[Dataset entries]
# # # # # # #

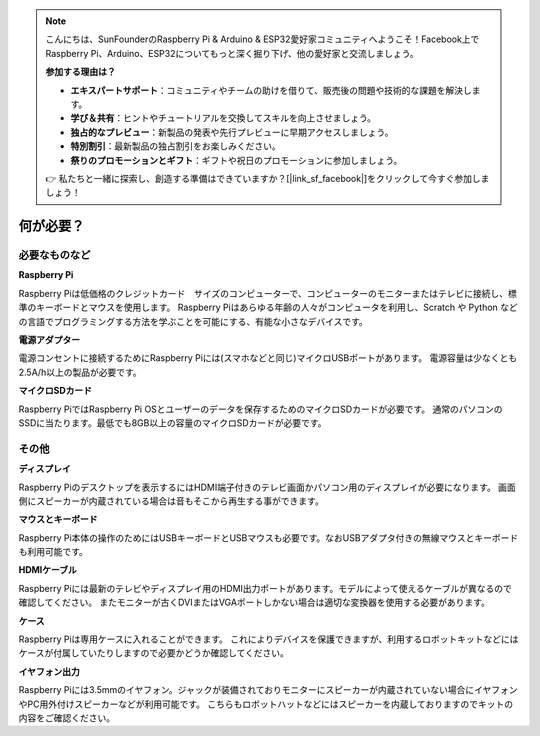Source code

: .. note::

    こんにちは、SunFounderのRaspberry Pi & Arduino & ESP32愛好家コミュニティへようこそ！Facebook上でRaspberry Pi、Arduino、ESP32についてもっと深く掘り下げ、他の愛好家と交流しましょう。

    **参加する理由は？**

    - **エキスパートサポート**：コミュニティやチームの助けを借りて、販売後の問題や技術的な課題を解決します。
    - **学び＆共有**：ヒントやチュートリアルを交換してスキルを向上させましょう。
    - **独占的なプレビュー**：新製品の発表や先行プレビューに早期アクセスしましょう。
    - **特別割引**：最新製品の独占割引をお楽しみください。
    - **祭りのプロモーションとギフト**：ギフトや祝日のプロモーションに参加しましょう。

    👉 私たちと一緒に探索し、創造する準備はできていますか？[|link_sf_facebook|]をクリックして今すぐ参加しましょう！

何が必要？
================

必要なものなど
-----------------------

**Raspberry Pi**

Raspberry Piは低価格のクレジットカード　サイズのコンピューターで、コンピューターのモニターまたはテレビに接続し、標準のキーボードとマウスを使用します。
Raspberry Piはあらゆる年齢の人々がコンピュータを利用し、Scratch や Python などの言語でプログラミングする方法を学ぶことを可能にする、有能な小さなデバイスです。


.. image:: img/image10.jpeg

**電源アダプター**

電源コンセントに接続するためにRaspberry Piには(スマホなどと同じ)マイクロUSBポートがあります。 電源容量は少なくとも2.5A/h以上の製品が必要です。

**マイクロSDカード**

Raspberry PiではRaspberry Pi OSとユーザーのデータを保存するためのマイクロSDカードが必要です。 通常のパソコンのSSDに当たります。最低でも8GB以上の容量のマイクロSDカードが必要です。

その他
-------------------------

**ディスプレイ**

Raspberry Piのデスクトップを表示するにはHDMI端子付きのテレビ画面かパソコン用のディスプレイが必要になります。 画面側にスピーカーが内蔵されている場合は音もそこから再生する事ができます。

**マウスとキーボード**

Raspberry Pi本体の操作のためにはUSBキーボードとUSBマウスも必要です。なおUSBアダプタ付きの無線マウスとキーボードも利用可能です。

**HDMIケーブル**

Raspberry Piには最新のテレビやディスプレイ用のHDMI出力ポートがあります。モデルによって使えるケーブルが異なるので確認してください。 またモニターが古くDVIまたはVGAポートしかない場合は適切な変換器を使用する必要があります。

**ケース**

Raspberry Piは専用ケースに入れることができます。 これによりデバイスを保護できますが、利用するロボットキットなどにはケースが付属していたりしますので必要かどうか確認してください。

**イヤフォン出力**

Raspberry Piには3.5mmのイヤフォン。ジャックが装備されておりモニターにスピーカーが内蔵されていない場合にイヤフォンやPC用外付けスピーカーなどが利用可能です。
こちらもロボットハットなどにはスピーカーを内蔵しておりますのでキットの内容をご確認ください。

# # # # # # #

What to do — Your copy should match the records word for word, with the pictures removed.

Answer space —
Source code

: .. note::

    こんにちは、SunFounderのRaspberry Pi & Arduino & ESP32愛好家コミュニティへようこそ！Facebook上でRaspberry Pi、Arduino、ESP32についてもっと深く掘り下げ、他の愛好家と交流しましょう。

    **参加する理由は？**

    - **エキスパートサポート**：コミュニティやチームの助けを借りて、販売後の問題や技術的な課題を解決します。
    - **学び＆共有**：ヒントやチュートリアルを交換してスキルを向上させましょう。
    - **独占的なプレビュー**：新製品の発表や先行プレビューに早期アクセスしましょう。
    - **特別割引**：最新製品の独占割引をお楽しみください。
    - **祭りのプロモーションとギフト**：ギフトや祝日のプロモーションに参加しましょう。

    👉 私たちと一緒に探索し、創造する準備はできていますか？[|link_sf_facebook|]をクリックして今すぐ参加しましょう！

何が必要？
================

必要なものなど
-----------------------

**Raspberry Pi**

Raspberry Piは低価格のクレジットカード　サイズのコンピューターで、コンピューターのモニターまたはテレビに接続し、標準のキーボードとマウスを使用します。
Raspberry Piはあらゆる年齢の人々がコンピュータを利用し、Scratch や Python などの言語でプログラミングする方法を学ぶことを可能にする、有能な小さなデバイスです。


.. image:: img/image10.jpeg

**電源アダプター**

電源コンセントに接続するためにRaspberry Piには(スマホなどと同じ)マイクロUSBポートがあります。 電源容量は少なくとも2.5A/h以上の製品が必要です。

**マイクロSDカード**

Raspberry PiではRaspberry Pi OSとユーザーのデータを保存するためのマイクロSDカードが必要です。 通常のパソコンのSSDに当たります。最低でも8GB以上の容量のマイクロSDカードが必要です。

その他
-------------------------

**ディスプレイ**

Raspberry Piのデスクトップを表示するにはHDMI端子付きのテレビ画面かパソコン用のディスプレイが必要になります。 画面側にスピーカーが内蔵されている場合は音もそこから再生する事ができます。

**マウスとキーボード**

Raspberry Pi本体の操作のためにはUSBキーボードとUSBマウスも必要です。なおUSBアダプタ付きの無線マウスとキーボードも利用可能です。

**HDMIケーブル**

Raspberry Piには最新のテレビやディスプレイ用のHDMI出力ポートがあります。モデルによって使えるケーブルが異なるので確認してください。 またモニターが古くDVIまたはVGAポートしかない場合は適切な変換器を使用する必要があります。

**ケース**

Raspberry Piは専用ケースに入れることができます。 これによりデバイスを保護できますが、利用するロボットキットなどにはケースが付属していたりしますので必要かどうか確認してください。

**イヤフォン出力**

Raspberry Piには3.5mmのイヤフォン。ジャックが装備されておりモニターにスピーカーが内蔵されていない場合にイヤフォンやPC用外付けスピーカーなどが利用可能です。
こちらもロボットハットなどにはスピーカーを内蔵しておりますのでキットの内容をご確認ください。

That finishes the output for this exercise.